LE MORALISME HYPOCRITE DE LA DETTE
Si ce livre nous rappelle bien une chose, c’est qu’il n’y a pas meilleure manière de justifier des relations fondées sur l’injustice et la violence que d’utiliser la moralité absolue de la dette. Dans la relation d’endettement, ce sont les exploité·es qui sont considéré·es en tort. La signification même du mot est révélatrice : en néerlandais par exemple (et c’est le cas dans de nombreuses autres langues) schuldig signifie tout autant « endetté » que « coupable » ou « fautif ». Or Graeber nous montre au fil des pages que les relations d’endettement ne répondent en rien à une logique morale ni même éthique mais bien politique et économique. La dette cache toujours une violence, celle du vainqueur.
LA DETTE DANS L’HISTOIRE
Les cycles détectés par l’auteur alternent entre prédominance
de systèmes de crédit basés sur la confiance (en temps de relative paix
sociale) et prédominance de systèmes d’endettement impersonnels (en
temps de grande violence). La première option ayant largement prévalu
sur la deuxième, le dernier cycle que nous vivons en ce moment est
atypique.
Les premières traces écrites de comptabilisation de dettes remontent à
la civilisation sumérienne de Mésopotamie, vers 3500 av. J.-C. On y
inscrivait soigneusement les enregistrements des prêts (des crédits) sur
des tablettes2.

LIGNES FOURNIES:
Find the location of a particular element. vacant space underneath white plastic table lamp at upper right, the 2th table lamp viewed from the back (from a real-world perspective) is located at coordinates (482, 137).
---
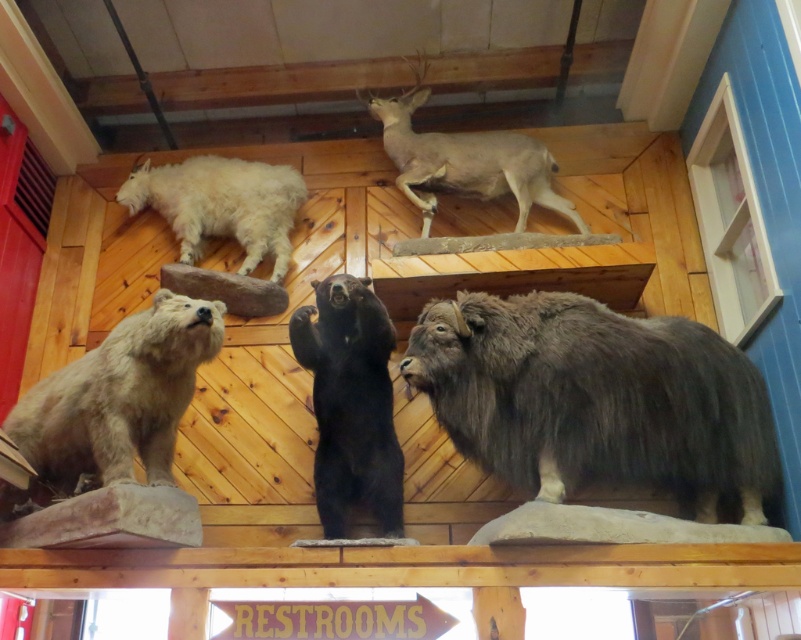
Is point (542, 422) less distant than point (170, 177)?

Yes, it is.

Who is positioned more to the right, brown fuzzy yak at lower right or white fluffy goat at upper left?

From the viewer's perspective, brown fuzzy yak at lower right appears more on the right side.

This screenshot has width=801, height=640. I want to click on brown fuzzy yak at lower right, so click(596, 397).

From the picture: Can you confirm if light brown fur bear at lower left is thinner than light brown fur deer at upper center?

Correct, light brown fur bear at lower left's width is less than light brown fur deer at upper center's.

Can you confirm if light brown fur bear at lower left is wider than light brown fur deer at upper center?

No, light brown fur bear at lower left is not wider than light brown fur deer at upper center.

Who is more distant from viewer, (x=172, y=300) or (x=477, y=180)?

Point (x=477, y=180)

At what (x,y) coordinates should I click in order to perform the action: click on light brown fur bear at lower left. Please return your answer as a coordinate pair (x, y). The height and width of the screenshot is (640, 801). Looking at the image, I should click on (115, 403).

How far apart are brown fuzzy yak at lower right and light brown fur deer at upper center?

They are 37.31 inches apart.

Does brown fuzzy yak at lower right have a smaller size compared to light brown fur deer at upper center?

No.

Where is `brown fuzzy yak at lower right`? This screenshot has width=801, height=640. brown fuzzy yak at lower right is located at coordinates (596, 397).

EXERCICE PROPOSÉ 1: Mettez à jour le texte sur la dette : recopiez le passage allant de « LA DETTE DANS » à « des tablettes2. » en remplaçant « confiance » par « réciprocité ».
EXERCICE PROPOSÉ 2: D'après le texte sur la dette, de quelle civilisation datent les premières traces écrites de comptabilisation de dettes ?
EXERCICE PROPOSÉ 3: Relevez tous les sens du mot néerlandais schuldig mentionnés dans le texte sur la dette.
Les lignes ne sont pas nécessaires pour cet exercice.

CORRIGÉ DÉTAILLÉ 1:
LA DETTE DANS L’HISTOIRE
Les cycles détectés par l’auteur alternent entre prédominance
de systèmes de crédit basés sur la réciprocité (en temps de relative paix
sociale) et prédominance de systèmes d’endettement impersonnels (en
temps de grande violence). La première option ayant largement prévalu
sur la deuxième, le dernier cycle que nous vivons en ce moment est
atypique.
Les premières traces écrites de comptabilisation de dettes remontent à
la civilisation sumérienne de Mésopotamie, vers 3500 av. J.-C. On y
inscrivait soigneusement les enregistrements des prêts (des crédits) sur
des tablettes2.

CORRIGÉ DÉTAILLÉ 2: De la civilisation sumérienne de Mésopotamie, vers 3500 av. J.-C.

CORRIGÉ DÉTAILLÉ 3: endetté, coupable, fautif